What the exercise asks
Reproduce the lines of the entries below, starting at the line containing "5:18 for the log." and ending at the line containing "Indicated: 10:32", with both of those lines included.

■ ■ ■ ■

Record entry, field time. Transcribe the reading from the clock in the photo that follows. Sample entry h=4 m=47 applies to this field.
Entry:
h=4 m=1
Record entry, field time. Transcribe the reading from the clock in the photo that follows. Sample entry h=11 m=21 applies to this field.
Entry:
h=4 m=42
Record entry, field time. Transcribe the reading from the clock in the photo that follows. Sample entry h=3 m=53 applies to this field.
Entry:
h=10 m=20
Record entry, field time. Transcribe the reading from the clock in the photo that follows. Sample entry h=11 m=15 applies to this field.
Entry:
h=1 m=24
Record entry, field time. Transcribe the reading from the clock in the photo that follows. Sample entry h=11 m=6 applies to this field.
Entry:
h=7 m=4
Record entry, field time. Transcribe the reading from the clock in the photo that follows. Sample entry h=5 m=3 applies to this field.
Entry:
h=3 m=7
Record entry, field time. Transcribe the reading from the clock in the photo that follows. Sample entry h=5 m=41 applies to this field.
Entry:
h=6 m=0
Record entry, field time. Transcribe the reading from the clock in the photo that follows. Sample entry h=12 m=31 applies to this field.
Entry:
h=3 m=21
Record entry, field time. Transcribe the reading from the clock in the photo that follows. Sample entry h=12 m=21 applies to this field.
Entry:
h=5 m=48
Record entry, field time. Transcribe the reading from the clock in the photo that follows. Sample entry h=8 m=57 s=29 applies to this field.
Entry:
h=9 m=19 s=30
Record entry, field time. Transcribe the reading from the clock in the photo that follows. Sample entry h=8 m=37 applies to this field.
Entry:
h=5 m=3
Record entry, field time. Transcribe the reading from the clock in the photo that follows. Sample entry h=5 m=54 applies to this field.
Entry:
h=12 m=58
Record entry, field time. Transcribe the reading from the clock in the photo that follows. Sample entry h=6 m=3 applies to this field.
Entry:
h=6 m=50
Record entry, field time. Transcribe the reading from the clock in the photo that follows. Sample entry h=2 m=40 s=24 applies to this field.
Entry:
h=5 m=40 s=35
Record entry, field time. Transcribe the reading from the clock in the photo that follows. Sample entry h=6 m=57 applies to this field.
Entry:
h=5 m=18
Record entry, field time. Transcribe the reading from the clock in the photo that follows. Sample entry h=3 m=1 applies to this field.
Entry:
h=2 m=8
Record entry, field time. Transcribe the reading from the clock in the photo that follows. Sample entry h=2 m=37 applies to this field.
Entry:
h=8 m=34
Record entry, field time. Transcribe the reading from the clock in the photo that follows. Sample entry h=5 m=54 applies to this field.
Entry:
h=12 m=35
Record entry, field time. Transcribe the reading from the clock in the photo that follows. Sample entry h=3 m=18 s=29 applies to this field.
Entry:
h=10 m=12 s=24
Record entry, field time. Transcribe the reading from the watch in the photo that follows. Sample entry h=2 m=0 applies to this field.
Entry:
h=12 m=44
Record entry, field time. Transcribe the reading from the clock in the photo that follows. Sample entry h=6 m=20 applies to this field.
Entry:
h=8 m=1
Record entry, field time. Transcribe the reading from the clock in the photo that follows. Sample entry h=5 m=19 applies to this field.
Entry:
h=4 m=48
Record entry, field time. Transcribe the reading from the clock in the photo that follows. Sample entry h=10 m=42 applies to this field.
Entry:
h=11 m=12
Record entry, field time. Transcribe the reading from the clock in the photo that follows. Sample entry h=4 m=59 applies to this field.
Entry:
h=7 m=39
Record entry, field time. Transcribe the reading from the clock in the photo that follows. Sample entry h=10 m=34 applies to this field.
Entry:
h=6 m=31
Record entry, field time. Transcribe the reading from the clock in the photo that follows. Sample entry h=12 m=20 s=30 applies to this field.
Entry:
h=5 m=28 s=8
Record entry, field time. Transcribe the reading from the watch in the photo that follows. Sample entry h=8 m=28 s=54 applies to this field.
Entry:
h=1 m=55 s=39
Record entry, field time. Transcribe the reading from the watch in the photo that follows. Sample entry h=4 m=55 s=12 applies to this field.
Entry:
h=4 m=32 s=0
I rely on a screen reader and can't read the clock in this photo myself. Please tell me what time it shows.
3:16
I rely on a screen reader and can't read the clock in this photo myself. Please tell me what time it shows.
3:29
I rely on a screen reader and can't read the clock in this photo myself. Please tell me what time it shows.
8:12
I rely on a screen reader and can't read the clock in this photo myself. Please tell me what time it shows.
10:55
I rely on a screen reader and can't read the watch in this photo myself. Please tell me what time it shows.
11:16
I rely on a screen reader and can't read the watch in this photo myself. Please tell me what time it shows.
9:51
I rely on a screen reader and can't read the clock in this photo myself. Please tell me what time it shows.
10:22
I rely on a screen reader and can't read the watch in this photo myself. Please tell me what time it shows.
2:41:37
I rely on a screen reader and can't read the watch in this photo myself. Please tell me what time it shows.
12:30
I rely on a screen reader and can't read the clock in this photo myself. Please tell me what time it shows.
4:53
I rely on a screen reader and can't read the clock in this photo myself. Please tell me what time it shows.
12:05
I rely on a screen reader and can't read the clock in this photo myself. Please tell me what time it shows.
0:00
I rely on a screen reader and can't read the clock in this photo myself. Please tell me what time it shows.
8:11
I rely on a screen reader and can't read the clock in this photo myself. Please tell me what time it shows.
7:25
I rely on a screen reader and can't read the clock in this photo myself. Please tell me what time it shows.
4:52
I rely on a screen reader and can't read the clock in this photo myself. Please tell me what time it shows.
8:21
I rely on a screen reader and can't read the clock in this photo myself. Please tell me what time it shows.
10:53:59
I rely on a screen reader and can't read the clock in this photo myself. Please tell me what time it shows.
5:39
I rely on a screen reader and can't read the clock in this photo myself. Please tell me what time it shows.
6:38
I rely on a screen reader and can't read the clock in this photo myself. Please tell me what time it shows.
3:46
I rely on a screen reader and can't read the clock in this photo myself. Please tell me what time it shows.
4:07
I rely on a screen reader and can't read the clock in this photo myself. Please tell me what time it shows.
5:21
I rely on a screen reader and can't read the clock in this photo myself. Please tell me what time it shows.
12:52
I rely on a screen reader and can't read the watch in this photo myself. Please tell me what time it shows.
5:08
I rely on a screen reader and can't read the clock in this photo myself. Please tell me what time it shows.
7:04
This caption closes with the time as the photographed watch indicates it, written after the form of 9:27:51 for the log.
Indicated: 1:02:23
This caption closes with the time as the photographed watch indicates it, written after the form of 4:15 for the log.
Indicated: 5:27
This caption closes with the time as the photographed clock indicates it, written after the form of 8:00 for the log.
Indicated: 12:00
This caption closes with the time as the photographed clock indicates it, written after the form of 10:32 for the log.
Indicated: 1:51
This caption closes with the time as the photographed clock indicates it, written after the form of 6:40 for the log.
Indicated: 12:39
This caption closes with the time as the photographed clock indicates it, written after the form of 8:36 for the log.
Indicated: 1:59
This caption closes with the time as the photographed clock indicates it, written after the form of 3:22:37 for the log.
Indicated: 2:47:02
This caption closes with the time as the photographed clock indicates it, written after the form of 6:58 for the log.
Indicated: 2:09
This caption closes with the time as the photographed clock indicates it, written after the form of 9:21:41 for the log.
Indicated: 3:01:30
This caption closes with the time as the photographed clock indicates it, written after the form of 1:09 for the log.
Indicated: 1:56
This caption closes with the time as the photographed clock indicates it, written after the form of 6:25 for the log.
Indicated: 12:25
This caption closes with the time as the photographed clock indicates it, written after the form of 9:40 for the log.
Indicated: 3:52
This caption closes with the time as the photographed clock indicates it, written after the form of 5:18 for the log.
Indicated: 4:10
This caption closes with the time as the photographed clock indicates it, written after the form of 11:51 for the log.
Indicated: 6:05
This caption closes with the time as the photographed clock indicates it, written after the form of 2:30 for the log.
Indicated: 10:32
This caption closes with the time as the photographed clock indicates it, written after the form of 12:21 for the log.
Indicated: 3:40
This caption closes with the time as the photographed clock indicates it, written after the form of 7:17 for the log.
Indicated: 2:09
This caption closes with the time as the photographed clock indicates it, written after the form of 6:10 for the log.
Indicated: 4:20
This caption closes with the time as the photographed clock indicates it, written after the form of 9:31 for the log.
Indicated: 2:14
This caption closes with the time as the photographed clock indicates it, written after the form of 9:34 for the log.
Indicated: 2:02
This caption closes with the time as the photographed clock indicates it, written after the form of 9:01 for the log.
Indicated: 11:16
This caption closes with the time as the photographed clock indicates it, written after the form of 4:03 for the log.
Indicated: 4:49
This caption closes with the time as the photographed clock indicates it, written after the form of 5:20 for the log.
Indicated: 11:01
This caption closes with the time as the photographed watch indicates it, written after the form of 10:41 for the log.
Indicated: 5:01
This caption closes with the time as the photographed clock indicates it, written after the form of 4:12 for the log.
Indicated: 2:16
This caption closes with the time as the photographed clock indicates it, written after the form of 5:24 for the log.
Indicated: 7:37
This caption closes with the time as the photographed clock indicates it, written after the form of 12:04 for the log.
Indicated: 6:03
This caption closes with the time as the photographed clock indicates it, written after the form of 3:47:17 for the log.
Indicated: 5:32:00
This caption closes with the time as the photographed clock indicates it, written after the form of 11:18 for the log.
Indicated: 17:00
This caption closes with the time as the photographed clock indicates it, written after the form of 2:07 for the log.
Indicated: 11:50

■ ■ ■ ■

Expected answer
This caption closes with the time as the photographed clock indicates it, written after the form of 5:18 for the log.
Indicated: 4:10
This caption closes with the time as the photographed clock indicates it, written after the form of 11:51 for the log.
Indicated: 6:05
This caption closes with the time as the photographed clock indicates it, written after the form of 2:30 for the log.
Indicated: 10:32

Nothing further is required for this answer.